- **TEXT PASSAGE**:
========================

Discovering Play is Joe Burnham’s forthcoming spiritual memoir. It’s an exploration a paradigm shift that laid the foundation for a life of recovery.
A Childhood Without Play
“I don’t believe that God heals us to use us. I believe He heals us because He loves us, and then He invites us to play.” – @wpy2009 on Twitter (July 13, 2011)
In the summer of 1985, I attended a Webelos Scout weekend with my dad at Peaceful Valley Scout Camp outside of Elizabeth, Colorado. I only have one memory of the weekend and I probably wouldn’t remember where the camp was if I hadn’t worked there a few summers later. But during that summer job, my one memory of Webelos camp was stirred up every weekend as a new crew of soon-to-be Boy Scouts arrived. It took place during registration as my dad and I stood amongst a crowd of other boys. While they all goofed around in the ways that almost every ten-year-old boy does, I stood next to my dad and looked down at them with disapproval. At one point I turned to my dad in disgust and said, “Are we really spending the weekend with these jokers?” He suggested we go home instead. I decided to shut my mouth and stay. As the weekend went on I’m sure I had what I considered fun at the time, but I also know it would be decades before I learned how to play.

========================

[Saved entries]

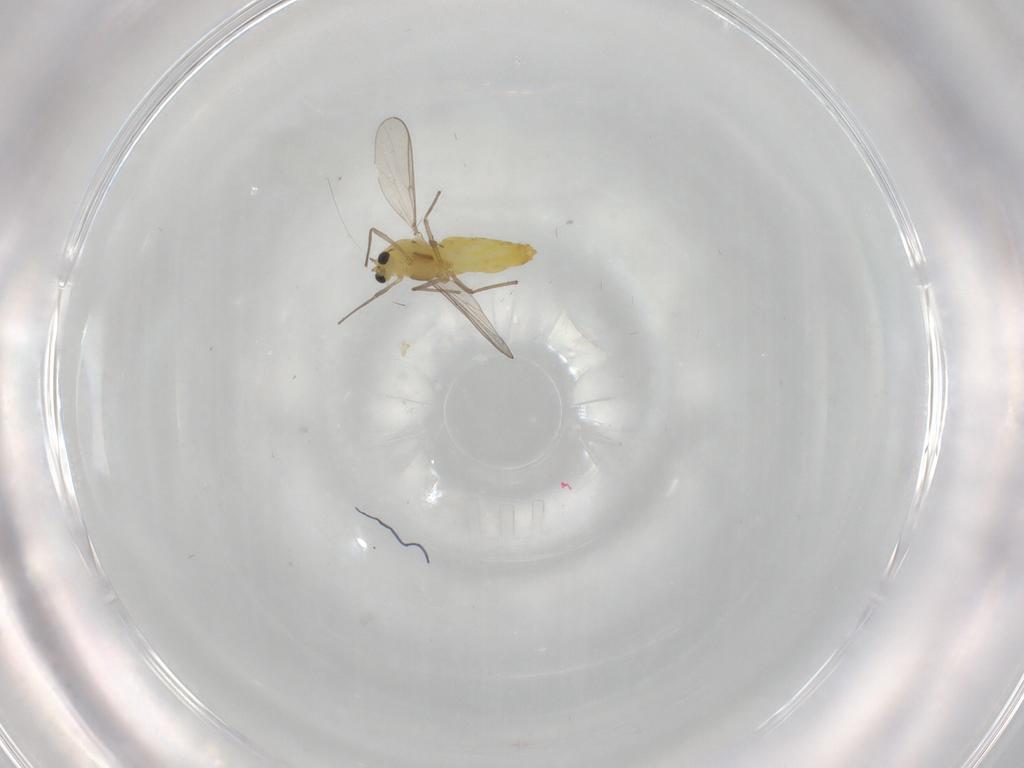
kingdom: Animalia
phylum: Arthropoda
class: Insecta
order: Diptera
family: Chironomidae
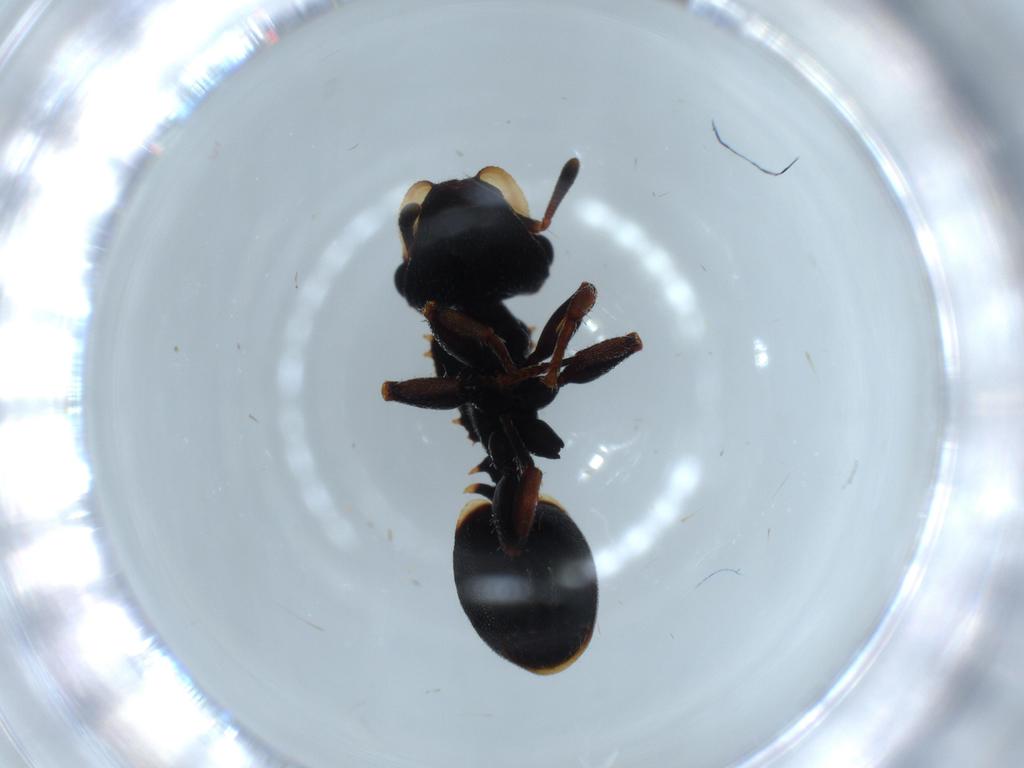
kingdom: Animalia
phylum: Arthropoda
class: Insecta
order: Hymenoptera
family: Formicidae
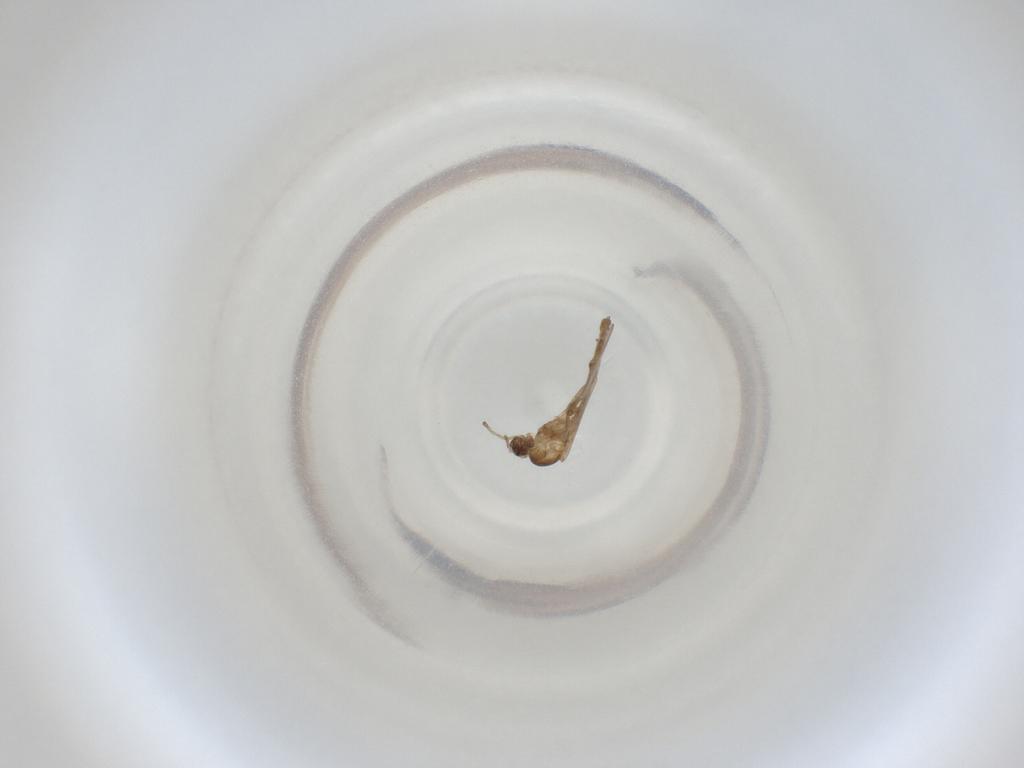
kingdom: Animalia
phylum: Arthropoda
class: Insecta
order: Diptera
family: Cecidomyiidae
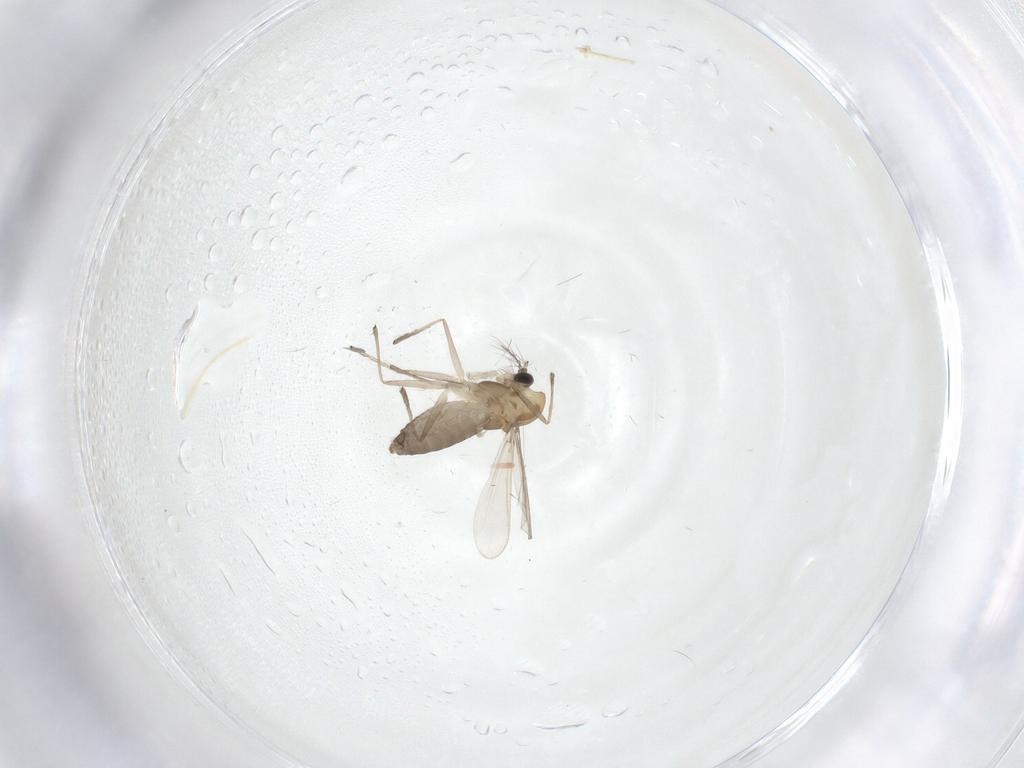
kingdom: Animalia
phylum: Arthropoda
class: Insecta
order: Diptera
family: Chironomidae
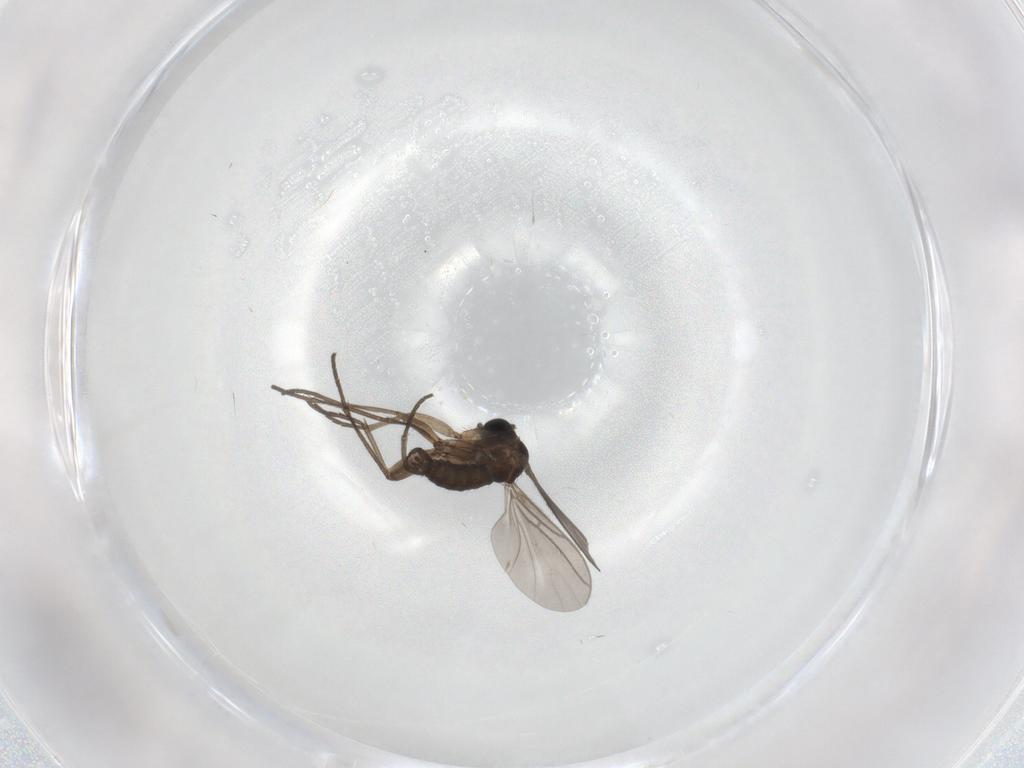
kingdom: Animalia
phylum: Arthropoda
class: Insecta
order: Diptera
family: Sciaridae
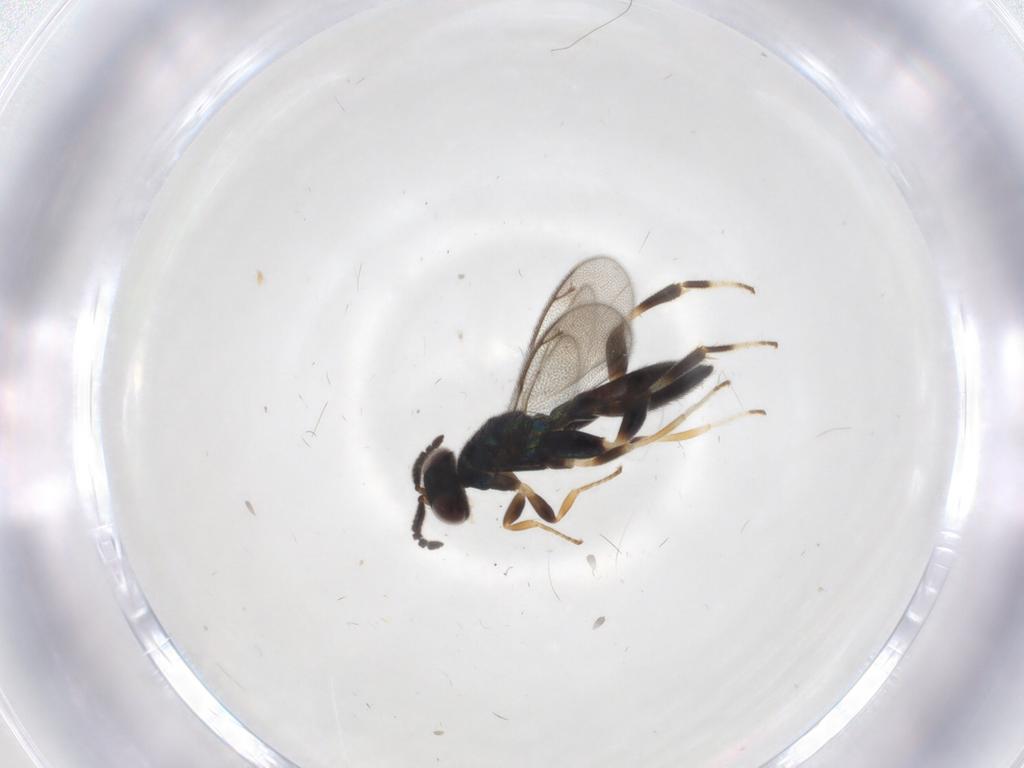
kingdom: Animalia
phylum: Arthropoda
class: Insecta
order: Hymenoptera
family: Cleonyminae
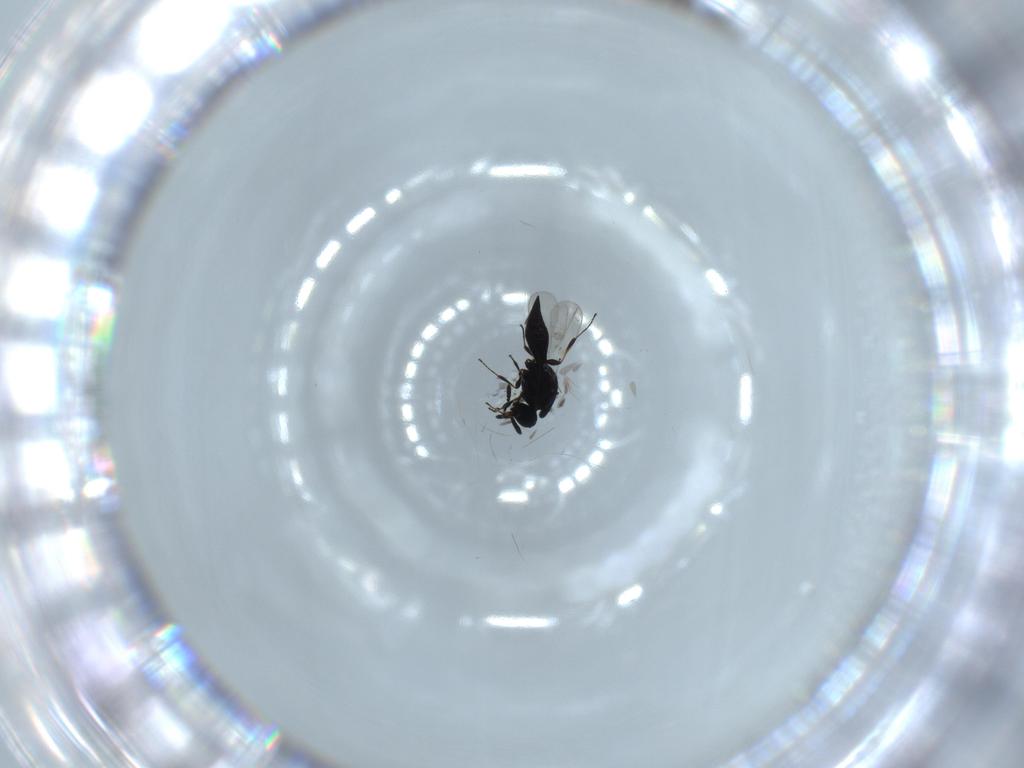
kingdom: Animalia
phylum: Arthropoda
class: Insecta
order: Hymenoptera
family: Platygastridae
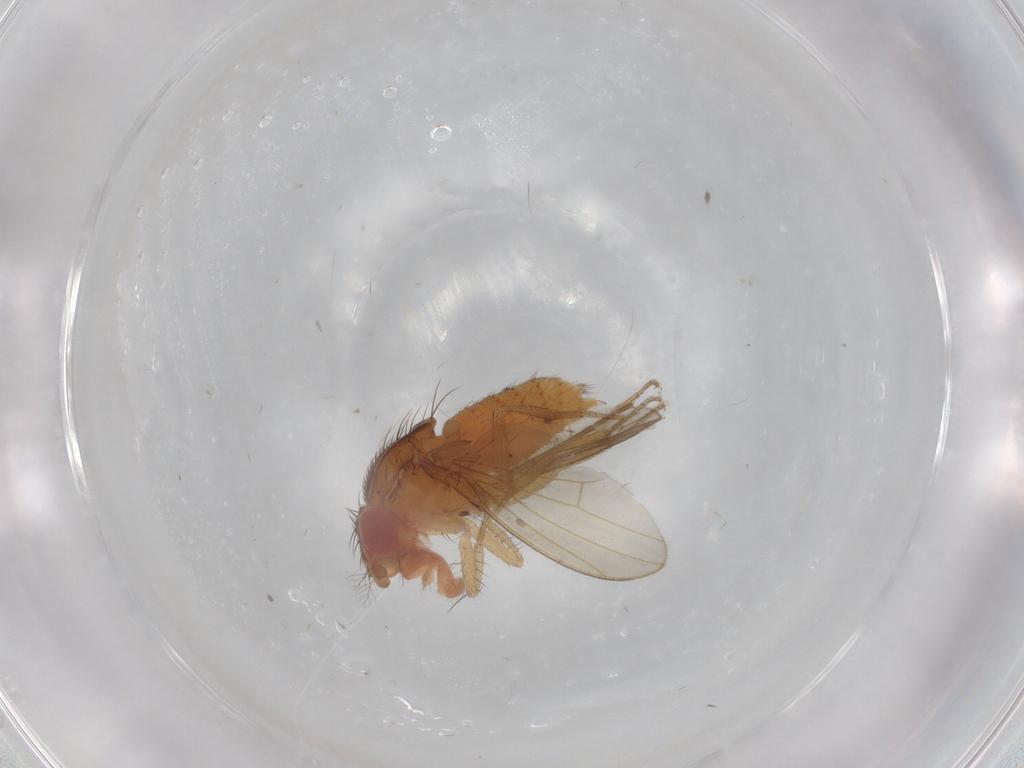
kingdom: Animalia
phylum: Arthropoda
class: Insecta
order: Diptera
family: Drosophilidae
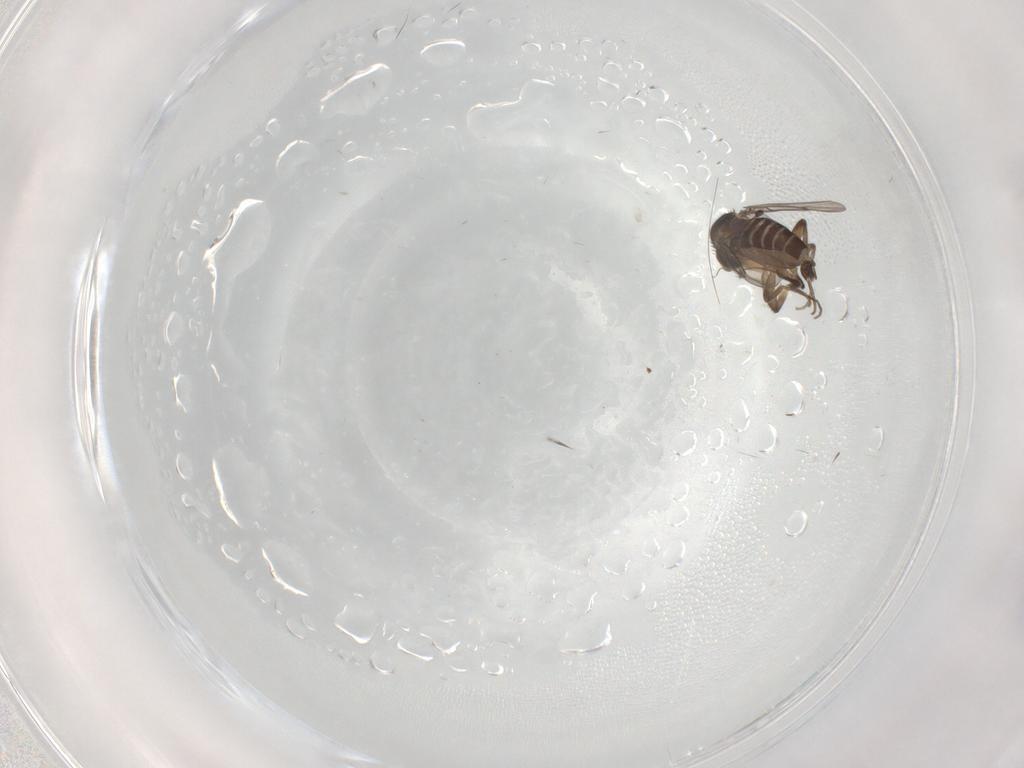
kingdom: Animalia
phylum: Arthropoda
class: Insecta
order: Diptera
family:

========================

- **ACTIVITY LIST**:
1. Write out everything in the memoir excerpt from "Discovering Play is" down to "(July 13, 2011)".
2. Name every place mentioned in the memoir excerpt.
3. Carry on the memoir excerpt about a childhood without play, starting after its final sentence.
The lines above are separate material, unrelated to the memoir excerpt.

- **RESPONSES BY TASK**:
1.
Discovering Play is Joe Burnham’s forthcoming spiritual memoir. It’s an exploration a paradigm shift that laid the foundation for a life of recovery.
A Childhood Without Play
“I don’t believe that God heals us to use us. I believe He heals us because He loves us, and then He invites us to play.” – @wpy2009 on Twitter (July 13, 2011)

2.
Peaceful Valley Scout Camp
Elizabeth
Colorado

3.
As You Play, So You Will Live
Years later, during a conversation that now lacks context, I told my young son, “As you play, so you will live.” As I look back on those words today, beyond what I might have meant at the time, those words reveal an incredible truth. A quick Google search defines play as engaging in an activity “for enjoyment and recreation rather than a serious or practical purpose.” But in truth, play is so much more. An article from Pediatrics identifies play as “essential to development because it contributes to the cognitive, physical, social, and emotional well-being of children and youth.” In other words, childhood play is practice for life! If you want to learn how to truly live (as opposed to just be alive), first you need to learn how to play.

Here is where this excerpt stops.